The library targets both net472 and netstandard2.0, reflecting that it must work in the full-framework NuGet Gallery ASP.NET application while remaining portable for other consumers. It has no project references; its only substantive external dependency is NuGet.Packaging, which provides the SPDX expression parser (NuGetLicenseExpression.Parse) and the expression tree types (NuGetLicense, LogicalOperator, WithOperator, etc.).
Role in System
Two-Pass Segmentation
The tree traversal recovers only meaningful tokens; a second string-scanning pass fills in discarded whitespace, parentheses, and other structural characters as
Other segments, preserving the original expression verbatim.Facade Entry Point
LicenseExpressionSplitter is a thin facade over the parser and segmentator. Callers only need to inject ILicenseExpressionSplitter and call SplitExpression — the two-step pipeline is internal.Depth Guard
LicenseExpressionSegmentator enforces a maximum tree traversal depth of 200 levels (double the theoretical maximum from Gallery’s 500-character expression limit) to prevent stack overflows on pathological inputs.Multi-Target Library
Targets both
net472 and netstandard2.0 so it can be consumed by the full-framework NuGet Gallery application and by any future netstandard-compatible consumers without modification.Key Files and Classes
| File | Class / Type | Purpose |
|---|---|---|
LicenseExpressionSplitter.cs | LicenseExpressionSplitter | Facade: parses the expression then calls both segmentator methods and returns the complete segment list.

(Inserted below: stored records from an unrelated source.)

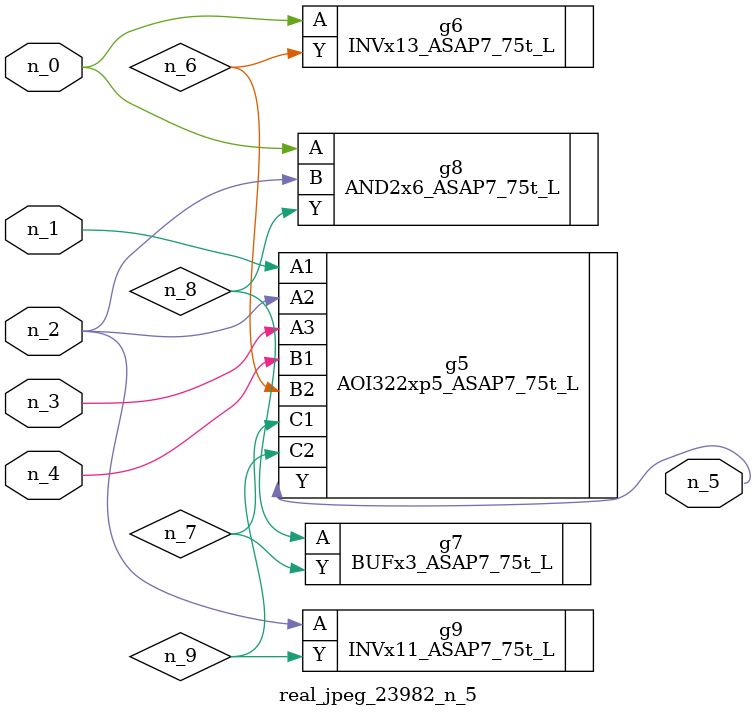
<source format=v>
module real_jpeg_23982_n_5 (n_4, n_0, n_1, n_2, n_3, n_5);

input n_4;
input n_0;
input n_1;
input n_2;
input n_3;

output n_5;

wire n_8;
wire n_6;
wire n_7;
wire n_9;

INVx13_ASAP7_75t_L g6 ( 
.A(n_0),
.Y(n_6)
);

AND2x6_ASAP7_75t_L g8 ( 
.A(n_0),
.B(n_2),
.Y(n_8)
);

AOI322xp5_ASAP7_75t_L g5 ( 
.A1(n_1),
.A2(n_2),
.A3(n_3),
.B1(n_4),
.B2(n_6),
.C1(n_7),
.C2(n_9),
.Y(n_5)
);

INVx11_ASAP7_75t_L g9 ( 
.A(n_2),
.Y(n_9)
);

BUFx3_ASAP7_75t_L g7 ( 
.A(n_8),
.Y(n_7)
);


endmodule
</source>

Registered as ILicenseExpressionSplitter. |
LicenseExpressionSegmentator.cs | LicenseExpressionSegmentator | Core logic: in-order tree traversal to extract meaningful segments, plus string-scanning pass to recover Other segments. |
LicenseExpressionParser.cs | LicenseExpressionParser | Thin wrapper around NuGetLicenseExpression.Parse(); exists to make the parser injectable/mockable. |
CompositeLicenseExpressionSegment.cs | CompositeLicenseExpressionSegment | Immutable data type holding a text Value and a CompositeLicenseExpressionSegmentType. |
CompositeLicenseExpressionSegmentType.cs | CompositeLicenseExpressionSegmentType (enum) | Four values: LicenseIdentifier, ExceptionIdentifier, Operator, Other. |
ILicenseExpressionSplitter.cs | ILicenseExpressionSplitter | Single-method interface; the only abstraction that callers in NuGetGallery depend on. |
ILicenseExpressionSegmentator.cs | ILicenseExpressionSegmentator | Two-method interface: GetLicenseExpressionSegments and SplitFullExpression. |
ILicenseExpressionParser.cs | ILicenseExpressionParser | Single-method interface: Parse(string) -> NuGetLicenseExpression. |
Dependencies
NuGet Package References
| Package | Purpose |
|---|---|
NuGet.Packaging | Provides NuGetLicenseExpression.Parse() and the full SPDX expression tree types (NuGetLicense, LogicalOperator, WithOperator, LicenseOperator, LicenseExpressionType, etc.) that the segmentator traverses. |
System.Formats.Asn1 | Transitive dependency required by NuGet.Packaging for certificate/signature handling; not used directly by this library but referenced to satisfy version-binding requirements on net472. |
Internal Project References
This project has no internal project references. It is a leaf library with no dependencies on other projects within the NuGetGallery solution.Notable Patterns and Implementation Details
The
SplitFullExpression algorithm is order-dependent and relies on String.IndexOf scanning forward from a running startIndex. This means it will produce incorrect results if a meaningful token text (e.g., a license identifier) appears more than once in the expression and the segments list is not in the same left-to-right order as the tokens appear in the raw string. The in-order tree traversal guarantees this ordering.LicenseExpressionParser is intentionally trivial — it exists solely to wrap NuGetLicenseExpression.Parse behind an interface so that LicenseExpressionSplitter can be unit-tested with a mock parser. The real parsing logic lives entirely inside NuGet.Packaging.